このような流布は演歌歌謡曲に限らず様々なジャンルで有効に作用するでしょう。

加えて、デジタルについてはカラオケを用いてレクチャーするのは如何でしょう。コロナ禍において「ラジオ体操 第1」がビルボードジャパンソングチャートのカラオケ指標で100位以内にランクインした経緯があります。そこから高齢者施設にカラオケが設置されていることを実感しており、今回はそれを踏まえて提案しています。

 

演歌歌謡曲を好むとされる中高年層においては、デジタルに慣れるのは難しいかもしれません。しかしながら、CDショップや音楽番組が減っている現状においてネットでCDを買う、YouTubeでチェックする等となれば、結果的にはデジタルに触れざるを得なくなります。

ビルボードジャパンソングチャートにおけるフィジカルセールス指標の重要性が大きくなくなったこともあり、演歌歌謡曲の(ジャンルを超えた)ヒットはほぼないのではというのが厳しくも私見です。
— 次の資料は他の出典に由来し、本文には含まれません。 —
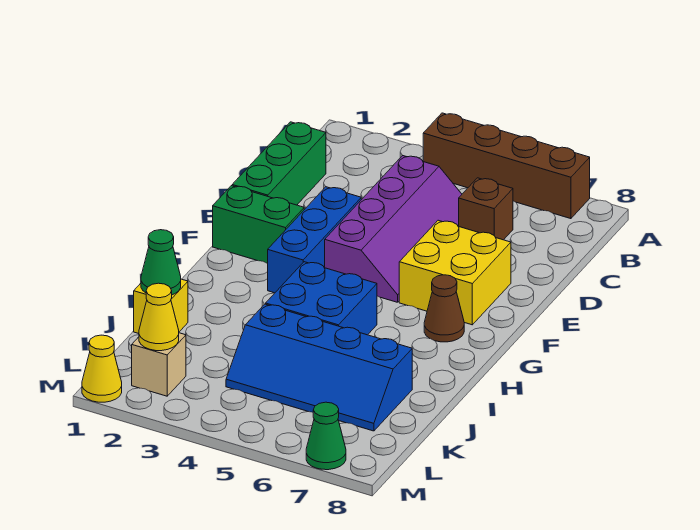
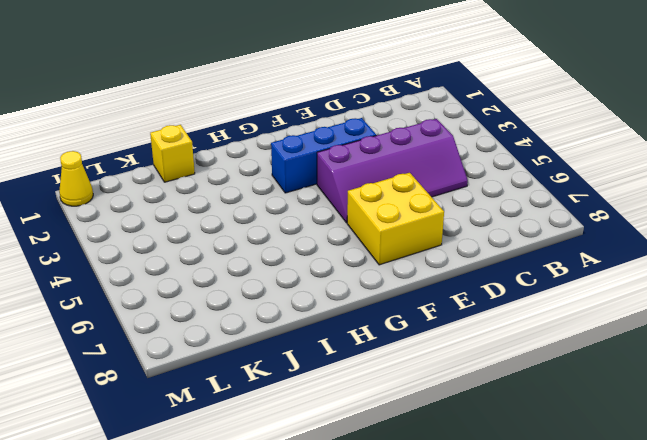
none -> brown 1x4 brick [423,113,590,219]
none -> green 1x3 brick [232,122,326,205]
none -> brown 1x1 brick [459,178,513,240]

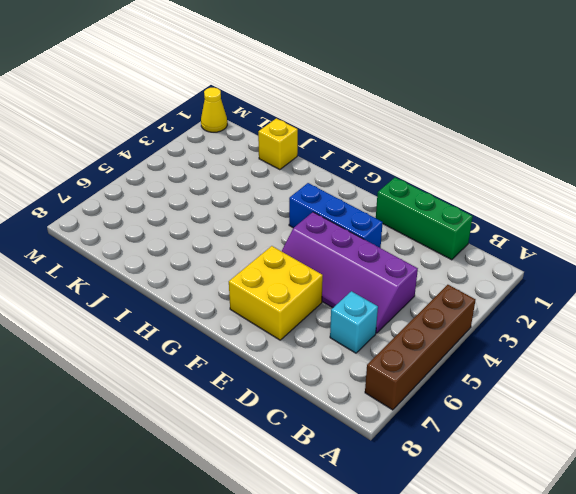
cyan 1x1 brick [330,291,378,353] -> brown 1x1 brick [459,178,513,240]
none -> green 1x2 brick [213,186,304,264]
none -> brown 1x1 cone [424,275,464,342]
none -> blue 2x2 brick [266,262,377,335]

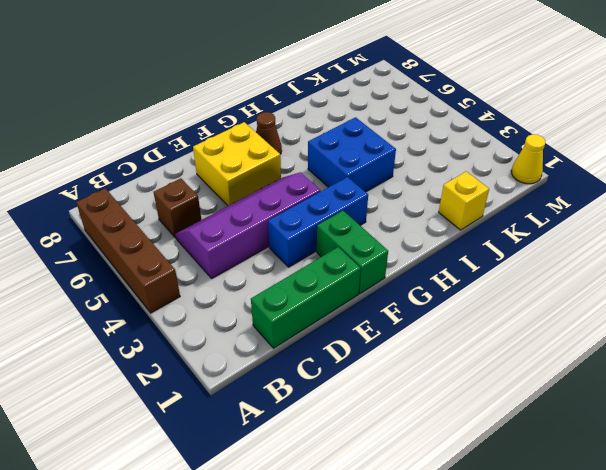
none -> blue 2x4 slope [226,304,412,431]
none -> tan 1x1 brick [132,333,186,396]
none -> green 1x1 cone [306,402,346,470]

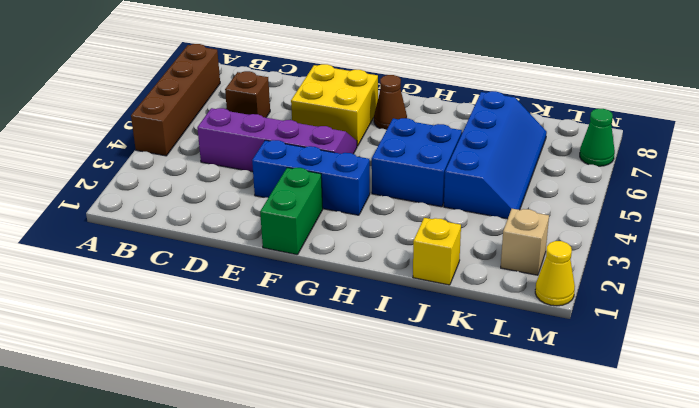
none -> green 1x3 brick [232,122,326,205]
none -> green 1x1 cone [141,230,181,295]
none -> yellow 1x1 cone [139,283,179,351]

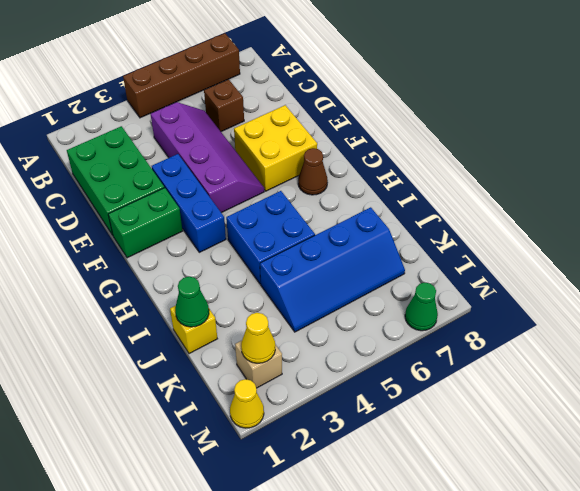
green 2x3 brick [67,126,164,235] -> green 1x3 brick [232,122,326,205]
覆すにはジャンル全体(発し手のみならず聴き手も)がデジタルへ明るくなることが必要でしょう。フィジカルの複数種×複数回リリースは短期的には有効でも、人口は徐々に減っていく以上どこかで切り替える必要があるはずです。

 

 

最後に。紅白においては和田アキ子さんの復活予想にも非難をいただきました。今年のヒット曲があるわけではありませんが、「YONA YONA DANCE」が2020年代を代表する演歌歌謡曲歌手のヒットであること、今年ヒットした新しい学校のリーダーズ「オトナブルー」が和田さんの「古い日記」を想起させること、また和田さんの活動状況も踏まえるに、可能性はあると考えます。この点は第一回予想でも記しています(→こちら)。

「YONA YONA DANCE」が演歌歌謡曲界において十分ヒットしていることの提示、そして演歌歌謡曲界への提案については2年近く前にも記しています。紅白における演歌歌謡曲の披露が少ないことについて同番組への(批判と提案よりも)非難の形で増えていることに疑問を呈しましたが、今回自分がいただいたのも非難という形でした。客観的なデータを捉え、分析し、様々な改善策を考えるほうが何倍も建設的でしょう。